Amanda Mondol

Personal information
- Full name: Amanda Haydee Mondol Cuellar
- Nationality: Colombia
- Born: 10 January 1965 (age 61) Bogotá, Colombia
- Height: 1.67 m (5 ft 5+1⁄2 in)
- Weight: 54 kg (119 lb)

Sport
- Sport: Shooting
- Event(s): 10 m air pistol (AP40) 25 m pistol (SP)
- Club: Target Bogotá
- Coached by: Luis Boduero

Medal record
Representing Colombia
Women's shooting
| Event | 1st | 2nd | 3rd |
| Pan American Games | 0 | 2 | 1 |
| CAC Games | 2 | 2 | 3 |
| South American Games | 0 | 2 | 3 |
| Total | 2 | 6 | 7 |
Pan American Games
| Silver medal – second place | 1995 Mar del Plata | 10 m air pistol team |
| Silver medal – second place | 2003 Santo Domingo | 10 m air pistol |
| Bronze medal – third place | 1991 Havana | 25 m pistol team |
Central American and Caribbean Games
| Gold medal – first place | 2006 Cartagena | 25 m pistol |
| Gold medal – first place | 2010 Mayagüez | 25 m pistol team |
| Silver medal – second place | 2010 Mayagüez | 25 m pistol |
| Silver medal – second place | 2010 Mayagüez | 10 m air pistol team |
| Bronze medal – third place | 2006 Cartagena | 10 m air pistol team |
| Bronze medal – third place | 2014 Veracruz | 10 m air pistol |
| Bronze medal – third place | 2014 Veracruz | 25 m pistol |
South American Games
| Silver medal – second place | 2006 Buenos Aires | 25 m pistol team |
| Silver medal – second place | 2010 Medellín | 25 m pistol |
| Bronze medal – third place | 2010 Medellín | 10 m air pistol |
| Bronze medal – third place | 2010 Medellín | 25 m pistol team |
| Bronze medal – third place | 2018 Cochabamba | 25 m pistol |

= Amanda Mondol =

Colombian sport shooter (born 1965)

Amanda Haydee Mondol Cuellar (born January 10, 1965, in Bogotá) is a Colombian sport shooter.
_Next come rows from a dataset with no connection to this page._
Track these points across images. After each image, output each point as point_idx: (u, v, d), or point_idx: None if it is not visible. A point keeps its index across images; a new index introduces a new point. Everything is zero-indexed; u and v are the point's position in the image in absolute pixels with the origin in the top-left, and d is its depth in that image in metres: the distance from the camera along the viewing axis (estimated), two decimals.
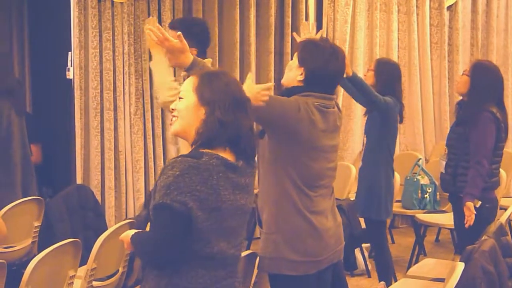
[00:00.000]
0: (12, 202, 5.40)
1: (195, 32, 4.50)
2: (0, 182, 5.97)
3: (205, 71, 2.96)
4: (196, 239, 2.71)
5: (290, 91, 3.73)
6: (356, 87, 5.62)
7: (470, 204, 5.13)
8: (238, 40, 7.57)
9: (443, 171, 5.51)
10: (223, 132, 2.74)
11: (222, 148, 2.76)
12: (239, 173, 2.80)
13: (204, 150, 2.73)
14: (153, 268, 2.81)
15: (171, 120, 2.90)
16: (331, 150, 3.78)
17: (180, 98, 2.85)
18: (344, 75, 5.22)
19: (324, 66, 3.69)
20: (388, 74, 5.88)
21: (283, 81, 3.88)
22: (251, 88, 3.50)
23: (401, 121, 5.95)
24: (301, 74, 3.71)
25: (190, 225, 2.67)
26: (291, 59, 4.21)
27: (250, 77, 3.53)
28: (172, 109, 2.88)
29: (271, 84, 3.77)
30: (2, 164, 5.95)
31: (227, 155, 2.77)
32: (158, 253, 2.72)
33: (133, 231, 2.87)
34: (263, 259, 3.77)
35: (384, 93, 5.70)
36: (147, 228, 2.91)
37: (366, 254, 6.74)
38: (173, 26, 4.57)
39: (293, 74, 3.76)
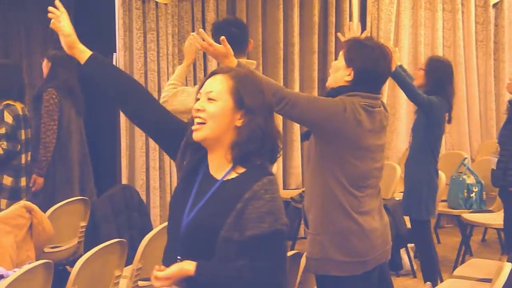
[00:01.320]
0: (69, 198, 5.48)
1: (228, 34, 4.48)
2: (58, 178, 6.08)
3: (235, 72, 2.68)
4: None
5: (337, 91, 3.69)
6: (397, 82, 5.60)
7: None
8: (282, 39, 7.57)
9: (494, 167, 5.47)
10: (263, 142, 2.58)
11: (259, 157, 2.61)
12: None
13: (260, 162, 2.59)
14: None
15: (196, 123, 2.61)
16: (378, 150, 3.75)
17: (210, 99, 2.60)
18: None
19: (374, 66, 3.65)
20: (440, 73, 5.81)
21: (328, 83, 3.84)
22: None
23: (449, 121, 5.88)
24: (349, 75, 3.67)
25: None
26: (335, 58, 4.18)
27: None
28: (198, 109, 2.61)
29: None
30: (60, 161, 6.07)
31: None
32: (280, 281, 2.53)
33: (188, 264, 2.52)
34: (310, 260, 3.74)
35: (434, 92, 5.66)
36: None
37: (411, 254, 6.70)
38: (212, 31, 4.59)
39: (340, 74, 3.71)
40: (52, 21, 3.04)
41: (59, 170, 6.11)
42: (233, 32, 4.44)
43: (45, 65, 6.25)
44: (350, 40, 3.95)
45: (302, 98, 3.54)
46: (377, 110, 3.72)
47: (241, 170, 2.59)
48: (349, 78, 3.67)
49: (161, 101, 4.28)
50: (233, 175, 2.60)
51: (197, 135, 2.60)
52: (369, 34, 7.74)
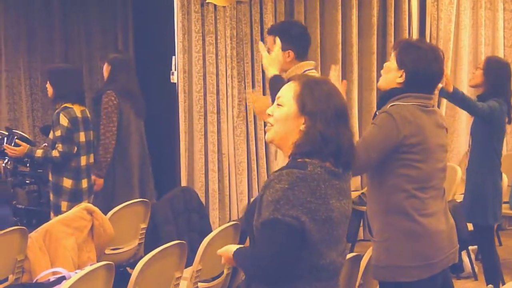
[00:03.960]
0: (128, 199, 5.55)
1: (293, 35, 4.50)
2: (118, 180, 6.15)
3: (306, 78, 2.81)
4: (311, 252, 2.63)
5: (389, 94, 3.70)
6: (456, 104, 5.60)
7: None
8: (340, 41, 7.54)
9: None
10: (324, 146, 2.64)
11: (321, 160, 2.65)
12: (341, 179, 2.72)
13: (307, 160, 2.64)
14: (263, 285, 2.71)
15: (267, 126, 2.81)
16: (439, 150, 3.71)
17: (278, 104, 2.75)
18: (442, 86, 5.22)
19: (426, 68, 3.63)
20: (498, 73, 5.73)
21: (379, 84, 3.84)
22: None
23: (509, 122, 5.79)
24: (401, 76, 3.66)
25: (303, 239, 2.59)
26: None
27: (335, 69, 3.63)
28: (269, 114, 2.79)
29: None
30: (120, 162, 6.14)
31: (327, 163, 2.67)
32: (270, 269, 2.62)
33: (234, 246, 2.83)
34: (377, 268, 3.69)
35: (492, 93, 5.59)
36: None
37: (472, 256, 6.61)
38: (271, 31, 4.60)
39: (392, 76, 3.70)
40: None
41: (119, 172, 6.17)
42: (293, 33, 4.47)
43: (105, 69, 6.34)
44: (402, 41, 3.94)
45: (358, 147, 3.39)
46: (432, 109, 3.71)
47: None
48: (401, 80, 3.67)
49: None
50: None
51: (266, 137, 2.82)
52: (428, 33, 7.78)
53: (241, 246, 2.85)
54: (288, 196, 2.55)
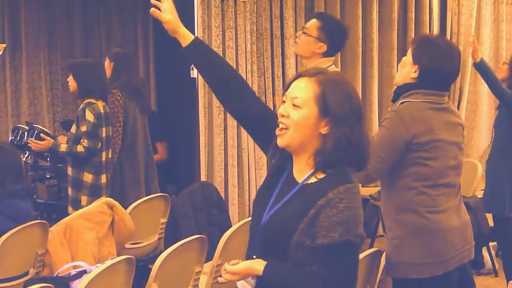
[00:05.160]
0: (137, 199, 5.54)
1: (332, 30, 4.47)
2: (127, 178, 6.16)
3: (324, 77, 2.56)
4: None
5: (401, 89, 3.71)
6: (482, 75, 5.56)
7: None
8: (361, 36, 7.51)
9: None
10: (349, 151, 2.51)
11: (343, 165, 2.55)
12: None
13: (345, 169, 2.53)
14: None
15: (278, 128, 2.57)
16: (452, 147, 3.69)
17: (294, 105, 2.53)
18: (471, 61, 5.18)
19: (440, 65, 3.62)
20: None
21: (396, 79, 3.84)
22: None
23: None
24: (415, 72, 3.66)
25: None
26: None
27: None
28: (282, 115, 2.55)
29: None
30: (128, 160, 6.14)
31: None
32: None
33: (258, 263, 2.54)
34: (389, 265, 3.71)
35: None
36: None
37: (493, 252, 6.59)
38: (317, 16, 4.60)
39: (407, 71, 3.70)
40: (152, 9, 3.03)
41: (127, 171, 6.17)
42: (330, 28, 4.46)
43: (108, 65, 6.28)
44: (421, 36, 3.95)
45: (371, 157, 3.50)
46: (444, 107, 3.70)
47: (321, 175, 2.55)
48: (415, 75, 3.66)
49: None
50: (313, 180, 2.56)
51: (280, 142, 2.57)
52: (449, 28, 7.75)
53: (270, 263, 2.54)
54: (354, 216, 2.45)
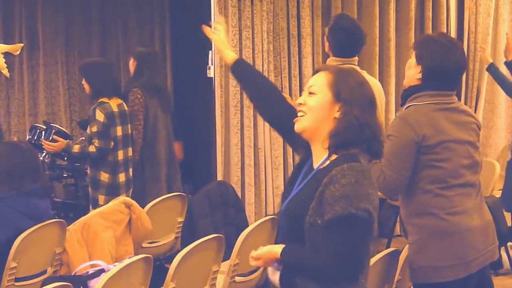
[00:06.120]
0: (157, 197, 5.54)
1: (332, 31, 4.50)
2: (147, 176, 6.17)
3: (336, 68, 2.83)
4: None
5: (408, 92, 3.70)
6: (494, 79, 5.55)
7: None
8: (378, 35, 7.49)
9: None
10: (360, 132, 2.65)
11: (358, 149, 2.67)
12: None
13: (353, 151, 2.65)
14: (317, 283, 2.64)
15: (297, 116, 2.79)
16: (465, 146, 3.65)
17: (310, 93, 2.75)
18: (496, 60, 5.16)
19: (441, 62, 3.59)
20: None
21: (404, 82, 3.82)
22: None
23: None
24: (419, 72, 3.64)
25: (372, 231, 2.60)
26: None
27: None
28: (299, 103, 2.77)
29: None
30: (149, 159, 6.16)
31: (356, 151, 2.68)
32: (344, 267, 2.58)
33: (277, 247, 2.71)
34: (411, 271, 3.69)
35: None
36: None
37: (511, 252, 6.55)
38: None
39: (412, 73, 3.69)
40: (207, 29, 3.60)
41: (148, 169, 6.19)
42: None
43: (131, 64, 6.33)
44: (422, 36, 3.93)
45: (385, 169, 3.55)
46: (453, 106, 3.67)
47: (334, 158, 2.69)
48: (419, 76, 3.65)
49: None
50: (327, 163, 2.70)
51: (297, 126, 2.76)
52: (466, 28, 7.72)
53: (286, 245, 2.72)
54: (357, 190, 2.55)
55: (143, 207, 5.21)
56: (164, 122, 6.33)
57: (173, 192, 5.82)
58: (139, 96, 6.10)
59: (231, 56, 3.41)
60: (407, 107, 3.65)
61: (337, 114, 2.69)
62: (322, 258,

She earned a silver medal in the air pistol at the 2003 Pan American Games in Santo Domingo, Dominican Republic, and was selected to compete for Colombia, as the oldest female athlete (aged 39), at the 2004 Summer Olympics. Mondol is also a full-time member of Target Shooting Club in her native Bogotá, under her personal coach Luis Boduero.
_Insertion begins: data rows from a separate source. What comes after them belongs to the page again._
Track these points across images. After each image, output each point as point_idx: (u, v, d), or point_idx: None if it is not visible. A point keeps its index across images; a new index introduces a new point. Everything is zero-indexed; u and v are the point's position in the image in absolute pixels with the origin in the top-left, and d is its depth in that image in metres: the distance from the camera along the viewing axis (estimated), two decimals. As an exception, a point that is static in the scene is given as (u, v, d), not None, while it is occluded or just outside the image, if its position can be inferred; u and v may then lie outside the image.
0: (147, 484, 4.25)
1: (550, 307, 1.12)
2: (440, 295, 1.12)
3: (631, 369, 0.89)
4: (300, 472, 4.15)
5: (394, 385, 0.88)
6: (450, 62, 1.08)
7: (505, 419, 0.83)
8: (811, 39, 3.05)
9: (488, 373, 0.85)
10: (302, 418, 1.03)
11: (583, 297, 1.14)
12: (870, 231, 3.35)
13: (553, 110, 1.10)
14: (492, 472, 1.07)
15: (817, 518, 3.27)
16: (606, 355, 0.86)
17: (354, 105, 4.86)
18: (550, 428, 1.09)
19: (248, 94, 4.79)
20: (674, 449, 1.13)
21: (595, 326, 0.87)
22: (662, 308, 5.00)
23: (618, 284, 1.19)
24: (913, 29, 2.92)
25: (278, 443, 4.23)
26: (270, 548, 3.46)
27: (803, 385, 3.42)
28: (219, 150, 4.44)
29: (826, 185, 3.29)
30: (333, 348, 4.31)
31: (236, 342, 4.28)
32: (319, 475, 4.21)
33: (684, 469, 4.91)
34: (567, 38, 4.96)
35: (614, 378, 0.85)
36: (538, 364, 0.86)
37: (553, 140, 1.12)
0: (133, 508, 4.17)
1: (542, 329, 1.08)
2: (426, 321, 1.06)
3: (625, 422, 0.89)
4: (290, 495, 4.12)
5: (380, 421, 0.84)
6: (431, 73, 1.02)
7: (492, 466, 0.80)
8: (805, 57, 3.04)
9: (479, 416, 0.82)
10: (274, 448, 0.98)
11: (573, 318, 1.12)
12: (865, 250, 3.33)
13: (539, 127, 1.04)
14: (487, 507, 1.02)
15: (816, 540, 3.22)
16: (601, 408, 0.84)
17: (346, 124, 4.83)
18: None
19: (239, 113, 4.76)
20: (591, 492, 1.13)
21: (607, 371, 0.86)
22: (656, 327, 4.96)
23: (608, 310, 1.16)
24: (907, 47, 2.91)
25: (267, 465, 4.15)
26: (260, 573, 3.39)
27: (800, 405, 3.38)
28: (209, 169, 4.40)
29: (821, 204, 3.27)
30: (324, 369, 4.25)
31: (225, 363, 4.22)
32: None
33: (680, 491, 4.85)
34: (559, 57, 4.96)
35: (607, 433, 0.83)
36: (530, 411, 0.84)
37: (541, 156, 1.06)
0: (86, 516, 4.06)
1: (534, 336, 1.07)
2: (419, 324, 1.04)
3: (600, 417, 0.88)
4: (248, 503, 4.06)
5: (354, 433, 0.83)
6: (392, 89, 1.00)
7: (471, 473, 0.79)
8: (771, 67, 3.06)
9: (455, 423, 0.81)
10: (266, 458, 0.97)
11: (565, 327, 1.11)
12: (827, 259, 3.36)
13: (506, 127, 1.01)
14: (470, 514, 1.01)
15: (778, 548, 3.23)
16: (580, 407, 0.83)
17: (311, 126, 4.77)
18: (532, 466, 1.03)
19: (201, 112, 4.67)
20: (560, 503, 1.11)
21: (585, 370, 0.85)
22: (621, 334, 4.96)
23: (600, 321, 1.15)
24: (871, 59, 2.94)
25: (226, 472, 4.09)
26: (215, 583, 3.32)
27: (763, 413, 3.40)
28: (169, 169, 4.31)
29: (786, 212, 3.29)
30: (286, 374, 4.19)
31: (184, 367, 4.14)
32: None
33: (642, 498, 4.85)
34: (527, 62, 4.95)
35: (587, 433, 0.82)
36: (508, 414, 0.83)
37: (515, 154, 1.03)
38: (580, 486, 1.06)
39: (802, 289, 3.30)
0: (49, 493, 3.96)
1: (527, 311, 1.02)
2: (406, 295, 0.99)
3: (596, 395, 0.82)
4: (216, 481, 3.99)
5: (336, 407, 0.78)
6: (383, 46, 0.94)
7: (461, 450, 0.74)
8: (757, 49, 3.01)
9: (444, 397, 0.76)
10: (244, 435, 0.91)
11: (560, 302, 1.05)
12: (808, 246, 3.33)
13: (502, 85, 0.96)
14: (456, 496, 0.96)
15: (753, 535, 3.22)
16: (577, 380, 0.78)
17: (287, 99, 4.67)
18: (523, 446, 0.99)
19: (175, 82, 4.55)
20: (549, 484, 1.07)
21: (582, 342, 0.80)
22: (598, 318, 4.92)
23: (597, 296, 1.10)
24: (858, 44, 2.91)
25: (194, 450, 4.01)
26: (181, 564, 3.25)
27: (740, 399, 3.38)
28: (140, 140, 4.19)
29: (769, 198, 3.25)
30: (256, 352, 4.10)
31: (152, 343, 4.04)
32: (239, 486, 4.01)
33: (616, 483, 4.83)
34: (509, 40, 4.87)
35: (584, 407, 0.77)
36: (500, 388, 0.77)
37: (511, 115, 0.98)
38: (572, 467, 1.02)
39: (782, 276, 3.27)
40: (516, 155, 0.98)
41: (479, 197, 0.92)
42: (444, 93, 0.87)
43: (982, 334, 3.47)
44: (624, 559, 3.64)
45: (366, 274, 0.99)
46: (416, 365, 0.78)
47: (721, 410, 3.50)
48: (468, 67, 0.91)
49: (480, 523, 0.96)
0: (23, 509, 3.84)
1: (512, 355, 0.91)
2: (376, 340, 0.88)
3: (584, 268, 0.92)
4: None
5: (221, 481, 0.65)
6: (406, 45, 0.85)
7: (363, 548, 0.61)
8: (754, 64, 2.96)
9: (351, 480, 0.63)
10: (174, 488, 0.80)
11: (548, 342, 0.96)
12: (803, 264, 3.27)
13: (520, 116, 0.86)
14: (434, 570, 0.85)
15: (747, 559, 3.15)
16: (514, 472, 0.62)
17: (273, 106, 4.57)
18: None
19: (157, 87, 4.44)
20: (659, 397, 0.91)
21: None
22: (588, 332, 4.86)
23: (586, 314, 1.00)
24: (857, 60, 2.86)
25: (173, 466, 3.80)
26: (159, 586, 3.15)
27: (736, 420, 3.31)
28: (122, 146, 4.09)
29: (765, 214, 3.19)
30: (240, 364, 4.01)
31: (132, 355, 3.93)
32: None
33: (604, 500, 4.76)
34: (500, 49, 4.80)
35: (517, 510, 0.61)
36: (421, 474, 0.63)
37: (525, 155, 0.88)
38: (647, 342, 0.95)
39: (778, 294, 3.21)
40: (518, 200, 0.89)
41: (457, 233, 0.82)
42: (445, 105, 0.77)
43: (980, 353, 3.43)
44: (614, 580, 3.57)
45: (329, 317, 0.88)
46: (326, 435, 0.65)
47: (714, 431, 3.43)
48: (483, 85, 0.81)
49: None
Mondol qualified for the Colombian squad in pistol shooting at the 2004 Summer Olympics in Athens, by having attained a mandatory Olympic standard of 373 and claiming the silver medal in the air pistol from the 2003 Pan American Games in Santo Domingo, Dominican Republic. Mondol started off her Olympic run by firing 368 points to finish in a thirty-fifth place tie with three other shooters in the 10 m air pistol prelims. On her second event, 25 m pistol, Mondol registered 293 points in three precision series and 284 in the rapid fire stage to accumulate an overall record of 577 and improve her feat with a thirteenth-place effort, narrowly missing out the final round by a three-point shortfall.